-------- RECORDS SUPPLIED

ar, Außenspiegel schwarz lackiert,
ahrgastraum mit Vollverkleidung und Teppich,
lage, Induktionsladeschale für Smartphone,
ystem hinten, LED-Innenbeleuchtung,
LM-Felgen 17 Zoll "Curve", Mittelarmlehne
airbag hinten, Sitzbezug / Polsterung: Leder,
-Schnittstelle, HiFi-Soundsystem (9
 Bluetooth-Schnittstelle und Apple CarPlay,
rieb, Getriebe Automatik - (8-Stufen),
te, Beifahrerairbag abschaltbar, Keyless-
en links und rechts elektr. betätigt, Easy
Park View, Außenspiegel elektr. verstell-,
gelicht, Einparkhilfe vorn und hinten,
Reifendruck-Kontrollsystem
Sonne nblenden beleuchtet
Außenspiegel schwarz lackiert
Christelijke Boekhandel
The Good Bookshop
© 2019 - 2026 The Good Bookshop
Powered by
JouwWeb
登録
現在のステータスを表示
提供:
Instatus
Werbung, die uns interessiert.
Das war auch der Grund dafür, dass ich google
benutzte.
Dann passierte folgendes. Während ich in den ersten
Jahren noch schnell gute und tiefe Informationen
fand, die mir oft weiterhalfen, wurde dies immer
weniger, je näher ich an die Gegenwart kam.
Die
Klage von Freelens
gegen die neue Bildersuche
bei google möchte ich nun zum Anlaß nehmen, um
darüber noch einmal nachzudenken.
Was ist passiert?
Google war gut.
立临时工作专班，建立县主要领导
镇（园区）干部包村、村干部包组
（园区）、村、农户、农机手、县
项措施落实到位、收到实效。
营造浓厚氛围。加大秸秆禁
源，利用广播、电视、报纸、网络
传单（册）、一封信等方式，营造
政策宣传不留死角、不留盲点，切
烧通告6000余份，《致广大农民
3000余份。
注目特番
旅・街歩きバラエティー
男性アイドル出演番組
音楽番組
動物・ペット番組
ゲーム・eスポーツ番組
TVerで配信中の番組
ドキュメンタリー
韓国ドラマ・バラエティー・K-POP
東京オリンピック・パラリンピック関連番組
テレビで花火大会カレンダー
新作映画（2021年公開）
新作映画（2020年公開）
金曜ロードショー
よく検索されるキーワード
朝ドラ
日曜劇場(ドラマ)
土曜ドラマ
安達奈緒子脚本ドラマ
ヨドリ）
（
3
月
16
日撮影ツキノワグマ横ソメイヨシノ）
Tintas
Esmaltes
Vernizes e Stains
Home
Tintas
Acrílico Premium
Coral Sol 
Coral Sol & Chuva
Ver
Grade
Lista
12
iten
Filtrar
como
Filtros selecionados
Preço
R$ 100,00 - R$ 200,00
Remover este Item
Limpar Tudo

----------------

- REQUIREMENT: Output every line of text in the listing as a numbered list, leaving out blank lines.

- EXERCISE RESPONSE:
1. ar, Außenspiegel schwarz lackiert,
2. ahrgastraum mit Vollverkleidung und Teppich,
3. lage, Induktionsladeschale für Smartphone,
4. ystem hinten, LED-Innenbeleuchtung,
5. LM-Felgen 17 Zoll "Curve", Mittelarmlehne
6. airbag hinten, Sitzbezug / Polsterung: Leder,
7. -Schnittstelle, HiFi-Soundsystem (9
8.  Bluetooth-Schnittstelle und Apple CarPlay,
9. rieb, Getriebe Automatik - (8-Stufen),
10. te, Beifahrerairbag abschaltbar, Keyless-
11. en links und rechts elektr. betätigt, Easy
12. Park View, Außenspiegel elektr. verstell-,
13. gelicht, Einparkhilfe vorn und hinten,
14. Reifendruck-Kontrollsystem
15. Sonne nblenden beleuchtet
16. Außenspiegel schwarz lackiert
17. Christelijke Boekhandel
18. The Good Bookshop
19. © 2019 - 2026 The Good Bookshop
20. Powered by
21. JouwWeb
22. 登録
23. 現在のステータスを表示
24. 提供:
25. Instatus
26. Werbung, die uns interessiert.
27. Das war auch der Grund dafür, dass ich google
28. benutzte.
29. Dann passierte folgendes. Während ich in den ersten
30. Jahren noch schnell gute und tiefe Informationen
31. fand, die mir oft weiterhalfen, wurde dies immer
32. weniger, je näher ich an die Gegenwart kam.
33. Die
34. Klage von Freelens
35. gegen die neue Bildersuche
36. bei google möchte ich nun zum Anlaß nehmen, um
37. darüber noch einmal nachzudenken.
38. Was ist passiert?
39. Google war gut.
40. 立临时工作专班，建立县主要领导
41. 镇（园区）干部包村、村干部包组
42. （园区）、村、农户、农机手、县
43. 项措施落实到位、收到实效。
44. 营造浓厚氛围。加大秸秆禁
45. 源，利用广播、电视、报纸、网络
46. 传单（册）、一封信等方式，营造
47. 政策宣传不留死角、不留盲点，切
48. 烧通告6000余份，《致广大农民
49. 3000余份。
50. 注目特番
51. 旅・街歩きバラエティー
52. 男性アイドル出演番組
53. 音楽番組
54. 動物・ペット番組
55. ゲーム・eスポーツ番組
56. TVerで配信中の番組
57. ドキュメンタリー
58. 韓国ドラマ・バラエティー・K-POP
59. 東京オリンピック・パラリンピック関連番組
60. テレビで花火大会カレンダー
61. 新作映画（2021年公開）
62. 新作映画（2020年公開）
63. 金曜ロードショー
64. よく検索されるキーワード
65. 朝ドラ
66. 日曜劇場(ドラマ)
67. 土曜ドラマ
68. 安達奈緒子脚本ドラマ
69. ヨドリ）
70. （
71. 3
72. 月
73. 16
74. 日撮影ツキノワグマ横ソメイヨシノ）
75. Tintas
76. Esmaltes
77. Vernizes e Stains
78. Home
79. Tintas
80. Acrílico Premium
81. Coral Sol 
82. Coral Sol & Chuva
83. Ver
84. Grade
85. Lista
86. 12
87. iten
88. Filtrar
89. como
90. Filtros selecionados
91. Preço
92. R$ 100,00 - R$ 200,00
93. Remover este Item
94. Limpar Tudo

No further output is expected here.